Monday- we rented electric scooters and followed a tour guide around to some different sites. First we went to the mud caves. You walk around, ooh and aah at the cave formations and then you jump in the mud and play. Pretty fun actually. Then we went to the bamboo rafts. It was super relaxing and couldn't have been better weather for it. The river was amazing too. The water is so much warmer than in Montana its ridiculous. After lunch we took the long way home and went through some little towns and saw the beautiful countryside. Later that night Dave, Marc, Julianna and I went to the show put on by Zhang Yimo. He's an amazing director, he uses colors and imagery like a pro...
Heres some pics from the bridge and the ride over. The little kid on the bike is a champ.
Tuesday- Marc, Dave, Julianna and I rented bikes and rode out to Yulong Bridge (遇龙桥). The ride out there was awesome. We went through a bunch of little towns or villages or whatever and were riding through the fields to get there. We followed a little chinese lady who showed us the way because she had nothing better to do. Once we got there the bridge was cool and all (it was built in the 1400s) but the coolest thing was when we started jumping off. The chinese thought we were crazy but they loved it, they flocked to it and started taking pics, applauding and egging us on. It was way fun. We think the bridge is about 30-35 ft. The chinese dude in the pic is the guy that we convinced to jump after all three of us did it. It took him like 5 mins though because he was so nervous.
Wednesday- Dave, Marc and I went rock climbing in the morning. The guys who took us were way chill and about our age. It was way fun and by the end of it we were all dead tired. So we went back to the hostel and took a nap. Later that night we met up with everyone else (all 13 of em) and had a birthday dinner for Ben-the British dude in the group.
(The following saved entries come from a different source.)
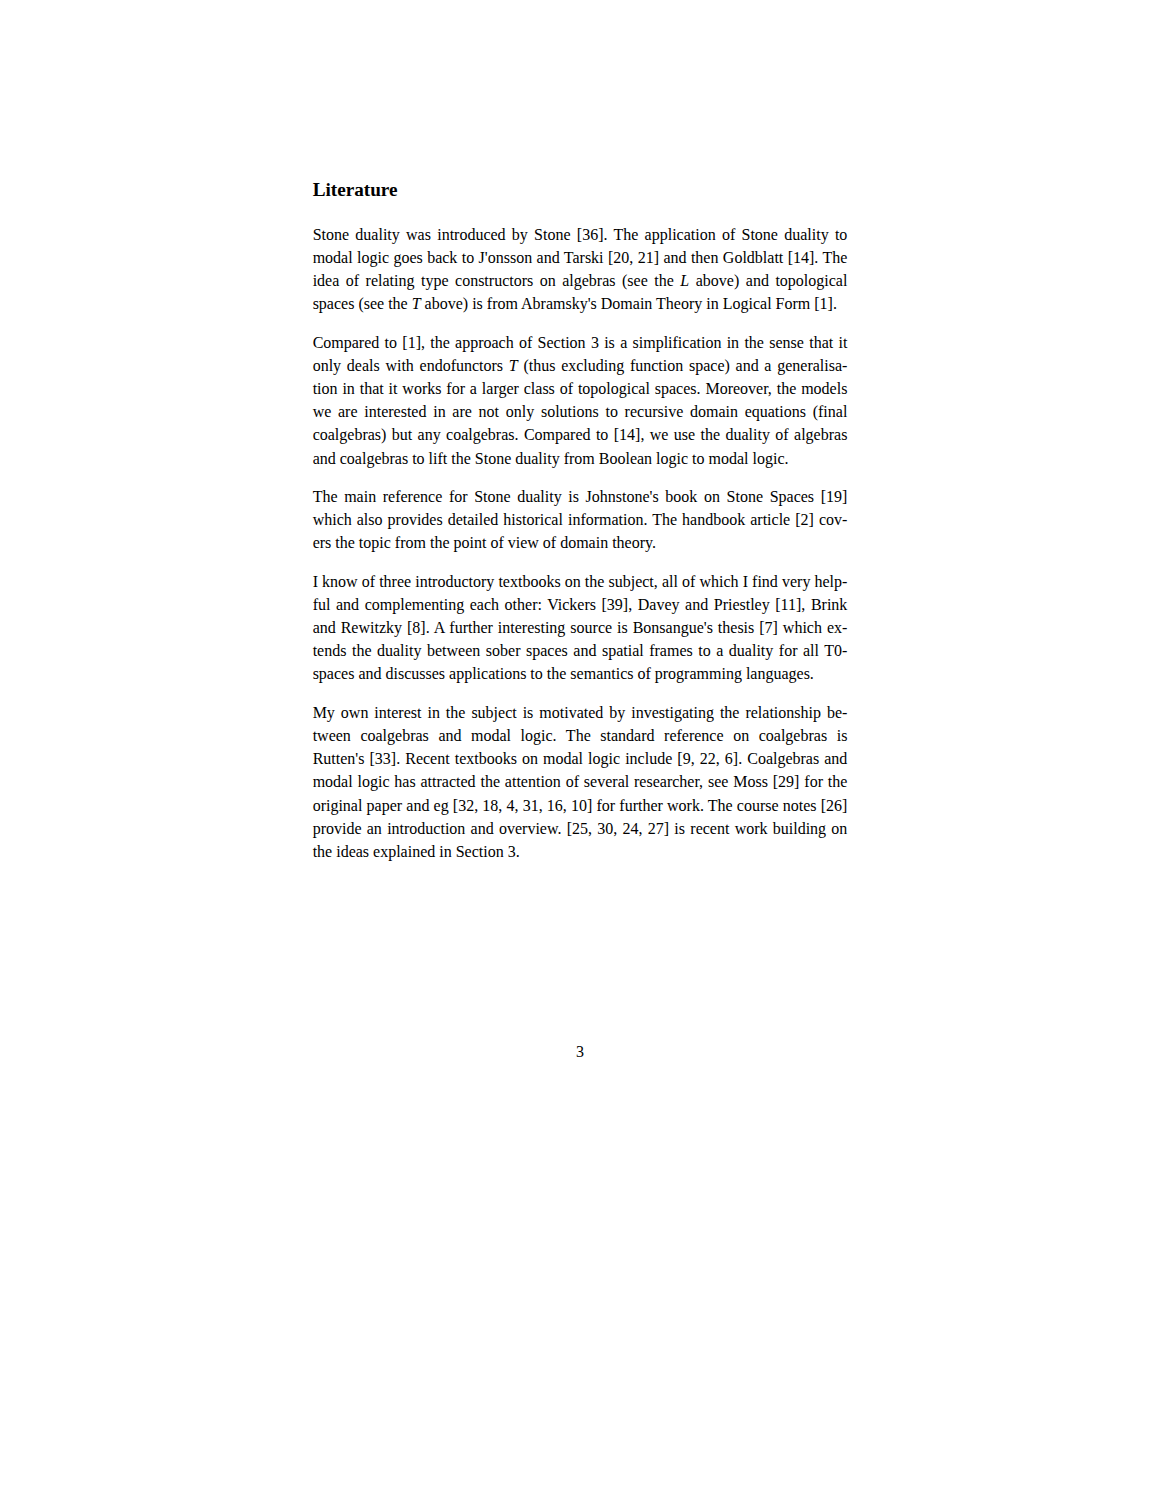Literature
Stone duality was introduced by Stone [36]. The application of Stone duality to modal logic goes back to J'onsson and Tarski [20, 21] and then Goldblatt [14]. The idea of relating type constructors on algebras (see the L above) and topological spaces (see the T above) is from Abramsky's Domain Theory in Logical Form [1].
Compared to [1], the approach of Section 3 is a simplification in the sense that it only deals with endofunctors T (thus excluding function space) and a generalisation in that it works for a larger class of topological spaces. Moreover, the models we are interested in are not only solutions to recursive domain equations (final coalgebras) but any coalgebras. Compared to [14], we use the duality of algebras and coalgebras to lift the Stone duality from Boolean logic to modal logic.
The main reference for Stone duality is Johnstone's book on Stone Spaces [19] which also provides detailed historical information. The handbook article [2] covers the topic from the point of view of domain theory.
I know of three introductory textbooks on the subject, all of which I find very helpful and complementing each other: Vickers [39], Davey and Priestley [11], Brink and Rewitzky [8]. A further interesting source is Bonsangue's thesis [7] which extends the duality between sober spaces and spatial frames to a duality for all T0-spaces and discusses applications to the semantics of programming languages.
My own interest in the subject is motivated by investigating the relationship between coalgebras and modal logic. The standard reference on coalgebras is Rutten's [33]. Recent textbooks on modal logic include [9, 22, 6]. Coalgebras and modal logic has attracted the attention of several researcher, see Moss [29] for the original paper and eg [32, 18, 4, 31, 16, 10] for further work. The course notes [26] provide an introduction and overview. [25, 30, 24, 27] is recent work building on the ideas explained in Section 3.
3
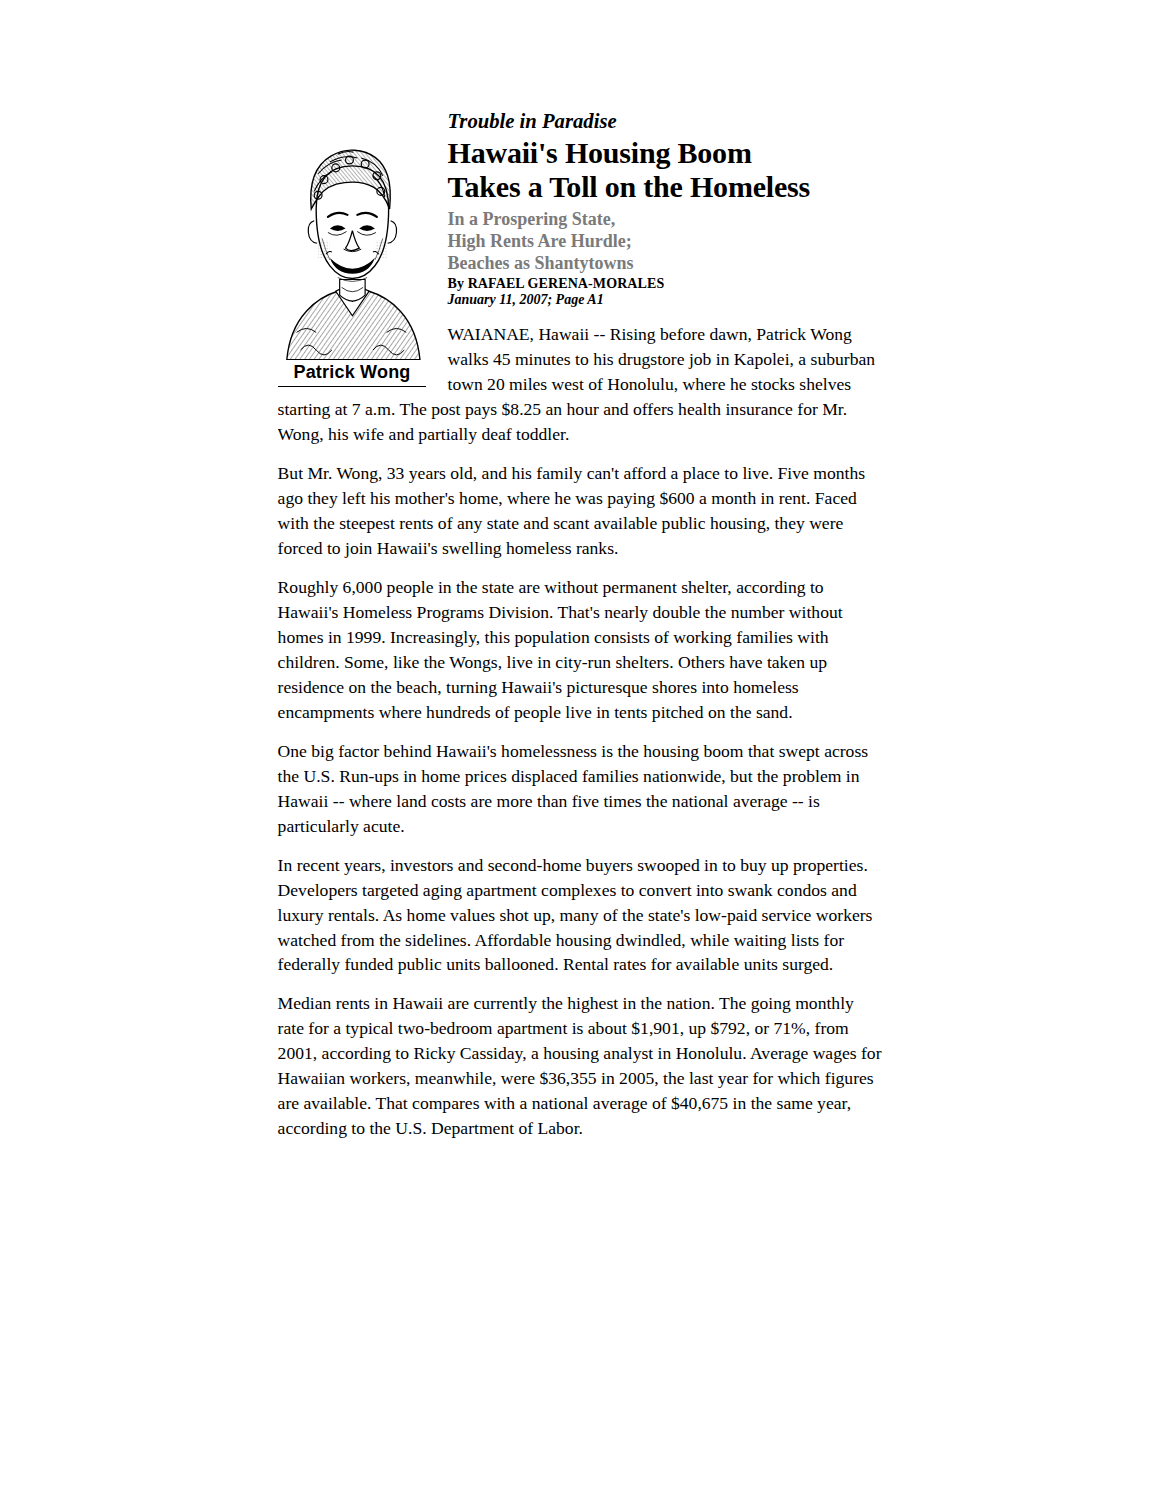Patrick Wong
Trouble in Paradise
Hawaii's Housing Boom
Takes a Toll on the Homeless
In a Prospering State,
High Rents Are Hurdle;
Beaches as Shantytowns
By RAFAEL GERENA-MORALES
January 11, 2007; Page A1
WAIANAE, Hawaii -- Rising before dawn, Patrick Wong walks 45 minutes to his drugstore job in Kapolei, a suburban town 20 miles west of Honolulu, where he stocks shelves starting at 7 a.m. The post pays $8.25 an hour and offers health insurance for Mr. Wong, his wife and partially deaf toddler.
But Mr. Wong, 33 years old, and his family can't afford a place to live. Five months ago they left his mother's home, where he was paying $600 a month in rent. Faced with the steepest rents of any state and scant available public housing, they were forced to join Hawaii's swelling homeless ranks.
Roughly 6,000 people in the state are without permanent shelter, according to Hawaii's Homeless Programs Division. That's nearly double the number without homes in 1999. Increasingly, this population consists of working families with children. Some, like the Wongs, live in city-run shelters. Others have taken up residence on the beach, turning Hawaii's picturesque shores into homeless encampments where hundreds of people live in tents pitched on the sand.
One big factor behind Hawaii's homelessness is the housing boom that swept across the U.S. Run-ups in home prices displaced families nationwide, but the problem in Hawaii -- where land costs are more than five times the national average -- is particularly acute.
In recent years, investors and second-home buyers swooped in to buy up properties. Developers targeted aging apartment complexes to convert into swank condos and luxury rentals. As home values shot up, many of the state's low-paid service workers watched from the sidelines. Affordable housing dwindled, while waiting lists for federally funded public units ballooned. Rental rates for available units surged.
Median rents in Hawaii are currently the highest in the nation. The going monthly rate for a typical two-bedroom apartment is about $1,901, up $792, or 71%, from 2001, according to Ricky Cassiday, a housing analyst in Honolulu. Average wages for Hawaiian workers, meanwhile, were $36,355 in 2005, the last year for which figures are available. That compares with a national average of $40,675 in the same year, according to the U.S. Department of Labor.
Thursday- we rented motorcycles and went riding. We rode back out to the bridge and jumped some more, then we rode out to a more remote area (I say remote but you have to remember that this is overpopulated China) and swam and chilled by the river. It was a nice relaxing day. That night we got on a bus and stayed the night in Guilin. The next day we messed around the city for a bit and then got on the train back to Shanghai and from Shanghai we came back to Nanjing. It was a pretty amazing trip.
This dude uses the birds that are in front of his boat to fish. We watched him do it one night. They catch a fish but can't swallow them because they're necks have been tied. When the guy sees that they've caught one, he grabs the end of the rope around they're neck with his pole and puts the bird on the boat, then he grabs the bird and goes to a little basket on the end of his boat and sqeezes the fish out of its throat. Pretty tight.